Newman Alexander from England
As a kid, I was really into wrestling. Every Saturday afternoon I would sit in front of the TV and watch the fights. I must have already been a bit pudgy by that time because my two favorite wrestlers were these huge guys, Big Daddy and Giant Haystacks. They were my heroes.
Starting from when I was thirteen, I went to an all boys boarding school in London. All of us slept in dorms with ten boys in each room. After the lights went out each night, everyone started to masturbate. Every so often, if someone was too loud or too obvious, the rest of the boys would tease them. One time I wasn’t being very discrete and the other boys tipped my bed over.
My obsession with wrestling was so encompassing that from quite early on I would think about wrestling other boys while masturbating. I didn’t masturbate thinking about wrestling the professional wrestlers that I loved, only with my classmates.
Thinking back with a kind of adult lens, the boys school was probably a somewhat homoerotic environment anyways. There was always this sort of sensual violence because boys fight so much. I wrestled all of the time with my friends until puberty hit and a lot of the time it was quite erotic. There was one boy in particular, we would grab each other’s bits, maul each other whenever we would fight. We would wrestle two or three times a day and I would get super turned on and get a hard on. I had such a preteen crush on him that I masturbated thinking about those fights a number of times.
At some point I realized that masturbating while thinking about wrestling boys probably made me gay and I didn’t want to be gay. So just like that, I started masturbating thinking about wrestling women, mainly Madonna. She was the big superstar at the time; quite muscly as well so it wasn’t that much of a switch. She would be wearing a leotard and we would be in a big ring with lots of people watching. I don’t know how much the gender was important in this fantasy; it was mostly the physicality I think. The what was more important than who.
Another thing that had a big impact on the way I saw sex was this letter my dad sent my stepsister and I about his fears with the unfolding AIDs epidemic. He wrote out this incredibly long letter, all neatly typed up, stacked and mailed to my boarding school. My stepsister is five years older than me, so she was already in this age of sexuality but I was only thirteen so it was a little premature for me.
When I got that letter from my dad is scared the daylights out of me. It wasn’t necessarily a conscious thing – I remember consciously thinking it was funny and joking about it with my sister. But unconsciously I think it created fear in me that led to me being tense and tight around sex for a good few years.

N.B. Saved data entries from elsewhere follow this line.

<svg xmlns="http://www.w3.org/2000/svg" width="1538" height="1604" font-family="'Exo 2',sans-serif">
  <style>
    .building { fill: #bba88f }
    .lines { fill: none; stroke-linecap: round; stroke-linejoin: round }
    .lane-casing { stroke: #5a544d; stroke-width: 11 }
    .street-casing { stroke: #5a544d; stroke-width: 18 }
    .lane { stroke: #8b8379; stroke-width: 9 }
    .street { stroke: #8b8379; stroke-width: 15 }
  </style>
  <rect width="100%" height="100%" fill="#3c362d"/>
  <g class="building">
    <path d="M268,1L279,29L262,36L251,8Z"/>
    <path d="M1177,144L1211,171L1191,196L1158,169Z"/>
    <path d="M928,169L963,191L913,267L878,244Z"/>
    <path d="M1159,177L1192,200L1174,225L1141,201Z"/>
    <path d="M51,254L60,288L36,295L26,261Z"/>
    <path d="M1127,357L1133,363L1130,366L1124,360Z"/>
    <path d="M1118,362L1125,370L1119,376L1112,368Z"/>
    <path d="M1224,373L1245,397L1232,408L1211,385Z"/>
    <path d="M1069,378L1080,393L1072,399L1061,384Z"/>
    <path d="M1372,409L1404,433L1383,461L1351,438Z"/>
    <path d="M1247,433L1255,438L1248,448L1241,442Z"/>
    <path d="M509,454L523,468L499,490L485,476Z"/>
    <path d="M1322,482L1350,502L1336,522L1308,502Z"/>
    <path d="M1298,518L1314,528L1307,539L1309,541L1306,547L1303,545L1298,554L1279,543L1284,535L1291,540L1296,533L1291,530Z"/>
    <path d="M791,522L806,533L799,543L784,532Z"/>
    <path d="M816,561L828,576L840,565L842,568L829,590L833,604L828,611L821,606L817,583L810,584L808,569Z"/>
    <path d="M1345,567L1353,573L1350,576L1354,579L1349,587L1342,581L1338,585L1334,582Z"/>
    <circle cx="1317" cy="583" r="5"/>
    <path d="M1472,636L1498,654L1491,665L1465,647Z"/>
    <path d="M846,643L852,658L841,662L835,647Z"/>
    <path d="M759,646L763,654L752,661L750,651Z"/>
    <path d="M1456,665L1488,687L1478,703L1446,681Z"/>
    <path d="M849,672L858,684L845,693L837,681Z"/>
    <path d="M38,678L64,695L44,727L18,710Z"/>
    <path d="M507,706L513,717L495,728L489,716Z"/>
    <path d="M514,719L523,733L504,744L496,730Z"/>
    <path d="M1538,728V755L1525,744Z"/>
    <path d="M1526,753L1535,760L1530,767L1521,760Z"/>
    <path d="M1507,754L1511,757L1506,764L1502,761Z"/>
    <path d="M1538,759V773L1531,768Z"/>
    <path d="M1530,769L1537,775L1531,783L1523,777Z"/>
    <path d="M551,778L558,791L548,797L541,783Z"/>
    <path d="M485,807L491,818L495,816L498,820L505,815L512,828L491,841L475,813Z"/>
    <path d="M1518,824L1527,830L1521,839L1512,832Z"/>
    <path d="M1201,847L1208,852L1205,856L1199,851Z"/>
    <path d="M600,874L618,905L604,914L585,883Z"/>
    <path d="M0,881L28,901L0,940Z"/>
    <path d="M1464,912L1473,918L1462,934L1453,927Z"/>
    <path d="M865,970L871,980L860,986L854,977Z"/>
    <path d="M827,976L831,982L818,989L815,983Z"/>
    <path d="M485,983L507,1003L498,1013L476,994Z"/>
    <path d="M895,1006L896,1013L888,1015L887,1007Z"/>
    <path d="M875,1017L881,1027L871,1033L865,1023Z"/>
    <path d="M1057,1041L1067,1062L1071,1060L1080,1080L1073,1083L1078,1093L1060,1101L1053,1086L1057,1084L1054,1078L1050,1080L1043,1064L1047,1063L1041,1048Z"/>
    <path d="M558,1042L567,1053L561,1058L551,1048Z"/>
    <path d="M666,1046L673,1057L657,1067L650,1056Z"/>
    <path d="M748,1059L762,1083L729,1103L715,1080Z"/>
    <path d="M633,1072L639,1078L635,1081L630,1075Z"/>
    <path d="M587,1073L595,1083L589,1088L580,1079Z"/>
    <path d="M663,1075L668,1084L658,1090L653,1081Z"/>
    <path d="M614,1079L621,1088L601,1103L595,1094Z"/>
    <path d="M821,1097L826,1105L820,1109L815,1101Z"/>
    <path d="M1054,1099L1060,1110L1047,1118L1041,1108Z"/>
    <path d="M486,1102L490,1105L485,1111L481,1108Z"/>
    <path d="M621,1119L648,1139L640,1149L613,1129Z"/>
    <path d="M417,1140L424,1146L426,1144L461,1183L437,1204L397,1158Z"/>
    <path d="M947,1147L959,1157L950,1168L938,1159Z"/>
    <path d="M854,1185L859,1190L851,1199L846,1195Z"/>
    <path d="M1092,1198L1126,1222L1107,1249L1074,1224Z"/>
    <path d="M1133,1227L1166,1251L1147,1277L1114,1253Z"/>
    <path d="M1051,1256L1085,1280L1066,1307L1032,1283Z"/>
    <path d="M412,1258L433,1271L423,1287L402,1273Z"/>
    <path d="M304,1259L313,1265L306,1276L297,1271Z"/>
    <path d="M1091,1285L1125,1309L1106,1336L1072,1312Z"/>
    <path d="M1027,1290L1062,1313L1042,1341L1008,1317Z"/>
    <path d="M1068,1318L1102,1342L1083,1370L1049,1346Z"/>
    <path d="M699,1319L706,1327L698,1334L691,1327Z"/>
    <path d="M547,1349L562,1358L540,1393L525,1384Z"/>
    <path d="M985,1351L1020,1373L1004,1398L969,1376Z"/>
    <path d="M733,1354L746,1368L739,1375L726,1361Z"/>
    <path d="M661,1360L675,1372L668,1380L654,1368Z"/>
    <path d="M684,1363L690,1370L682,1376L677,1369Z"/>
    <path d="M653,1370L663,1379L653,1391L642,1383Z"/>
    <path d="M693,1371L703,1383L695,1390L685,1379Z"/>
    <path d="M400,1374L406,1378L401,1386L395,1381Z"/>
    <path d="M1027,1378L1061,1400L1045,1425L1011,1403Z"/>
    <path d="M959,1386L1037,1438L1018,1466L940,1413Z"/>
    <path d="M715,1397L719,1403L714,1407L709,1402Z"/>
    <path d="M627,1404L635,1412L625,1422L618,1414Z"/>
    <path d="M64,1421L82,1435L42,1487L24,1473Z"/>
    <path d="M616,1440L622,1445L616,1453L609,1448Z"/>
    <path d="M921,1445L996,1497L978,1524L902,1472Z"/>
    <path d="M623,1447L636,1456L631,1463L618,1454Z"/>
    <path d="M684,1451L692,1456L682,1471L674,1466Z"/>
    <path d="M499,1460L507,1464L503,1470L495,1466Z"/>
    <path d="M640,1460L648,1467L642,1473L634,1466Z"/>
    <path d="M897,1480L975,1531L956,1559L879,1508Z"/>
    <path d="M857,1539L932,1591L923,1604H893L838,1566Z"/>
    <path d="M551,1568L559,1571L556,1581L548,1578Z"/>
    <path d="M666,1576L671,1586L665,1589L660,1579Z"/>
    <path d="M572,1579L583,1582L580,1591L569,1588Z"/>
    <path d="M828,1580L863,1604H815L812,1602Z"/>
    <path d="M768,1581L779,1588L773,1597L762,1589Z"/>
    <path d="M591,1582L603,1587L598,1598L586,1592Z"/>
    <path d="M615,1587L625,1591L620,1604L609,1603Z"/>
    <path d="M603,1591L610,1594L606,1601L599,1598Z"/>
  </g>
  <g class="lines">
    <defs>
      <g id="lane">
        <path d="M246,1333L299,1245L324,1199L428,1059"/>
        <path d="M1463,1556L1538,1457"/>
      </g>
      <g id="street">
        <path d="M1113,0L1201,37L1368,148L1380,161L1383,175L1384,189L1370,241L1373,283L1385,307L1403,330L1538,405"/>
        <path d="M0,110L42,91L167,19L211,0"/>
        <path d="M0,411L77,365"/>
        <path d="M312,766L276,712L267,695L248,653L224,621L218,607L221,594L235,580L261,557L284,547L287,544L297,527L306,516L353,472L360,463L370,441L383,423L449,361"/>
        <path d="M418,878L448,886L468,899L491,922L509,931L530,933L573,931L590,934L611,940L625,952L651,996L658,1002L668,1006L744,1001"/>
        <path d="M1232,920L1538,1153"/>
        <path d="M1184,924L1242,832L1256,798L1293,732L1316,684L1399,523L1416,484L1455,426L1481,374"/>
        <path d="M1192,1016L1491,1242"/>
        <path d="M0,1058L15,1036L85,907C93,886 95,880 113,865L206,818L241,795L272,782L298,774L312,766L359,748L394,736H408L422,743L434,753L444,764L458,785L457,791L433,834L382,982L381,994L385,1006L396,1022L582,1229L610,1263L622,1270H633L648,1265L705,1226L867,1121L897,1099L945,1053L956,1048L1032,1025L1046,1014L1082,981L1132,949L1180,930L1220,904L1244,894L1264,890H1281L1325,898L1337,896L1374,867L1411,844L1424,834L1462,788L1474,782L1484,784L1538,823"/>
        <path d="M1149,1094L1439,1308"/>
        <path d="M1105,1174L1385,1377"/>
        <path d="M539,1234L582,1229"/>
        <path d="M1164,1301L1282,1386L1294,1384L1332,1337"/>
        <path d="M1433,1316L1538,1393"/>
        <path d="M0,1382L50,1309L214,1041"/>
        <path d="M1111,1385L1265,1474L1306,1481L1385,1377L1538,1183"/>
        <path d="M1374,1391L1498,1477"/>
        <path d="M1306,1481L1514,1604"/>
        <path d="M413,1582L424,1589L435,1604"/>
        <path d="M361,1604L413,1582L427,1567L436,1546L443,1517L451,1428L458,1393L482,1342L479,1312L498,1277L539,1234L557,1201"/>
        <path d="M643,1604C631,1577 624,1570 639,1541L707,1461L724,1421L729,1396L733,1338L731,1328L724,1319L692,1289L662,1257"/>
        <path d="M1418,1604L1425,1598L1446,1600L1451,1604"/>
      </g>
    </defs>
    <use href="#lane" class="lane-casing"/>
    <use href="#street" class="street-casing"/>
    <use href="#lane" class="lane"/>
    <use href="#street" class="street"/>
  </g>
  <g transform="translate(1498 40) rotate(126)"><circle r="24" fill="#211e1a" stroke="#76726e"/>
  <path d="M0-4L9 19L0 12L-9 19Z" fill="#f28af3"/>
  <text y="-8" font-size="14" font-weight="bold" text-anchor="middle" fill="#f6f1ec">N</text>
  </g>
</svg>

My dad was a pharmacist and he educated himself about AIDs as much as he could with the limited information out there. He was convinced that everyone was going to die and he stressed to us how incredibly careful we had to be. There was also this advert on British TV around ’84 or ‘85 that was just the word AIDs in really big letters, looming with a very ominous sound track and a voice pretty much saying, “now you are going to die.”
By the mid 80’s, we in Britain saw the AIDs epidemic rip the US apart. Unlike the American response of pretending like it wasn’t happening, Thatcher and the British government went crazy on educating people as much as they could, which is why we didn’t get hit quite as hard by AIDs.
It’s ironic because now our rates of unprotected sex and teenage pregnancy are the highest in Europe.
At the time no one knew what kind of a virus AIDs was, so they thought maybe it could be passed through day to day contact. They knew it was sexually transmitted but Hepatitis, which is a comparable virus, is super robust so you could put a coin in your mouth that had Hepatitis on it and you could contract the virus. They didn’t find out until later that AIDs is very fragile.
I understand my dad’s position and his reasons for concern but he was heavy handed and obsessed with mortality and danger. For him, it was all about these different ways of protecting yourself and not having contact with people who were high risk. For me though, it was probably too much, too soon, more confusing and worrying than anything else.
This letter was in the back of my head as I became older and started to question if I was bisexual when I was around nineteen. By then, we had figured out a lot more about AIDs and how it spreads but that letter from my dad stuck with me. It didn’t help that my dad was quite homophobic on top of everything else. Not the kind of homophobic that would go out and beat up gays but I think the idea of homosexuality made him uncomfortable. Society is conditioned in so many ways to have this underlying homophobia that if left unquestioned, can take root. It’s there in so many aspects of our lives. Especially as kids, when you wanted to insult someone, you would say they were gay, which I think is pretty common. I tried to fight this conditioning in myself and even though I realized that I am neither gay nor bisexual, I think I have at least overcome any lingering homophobia from my family and from society. Thankfully I was able to figure these things out on my own pretty early instead of letting them solidify in the way I see the world.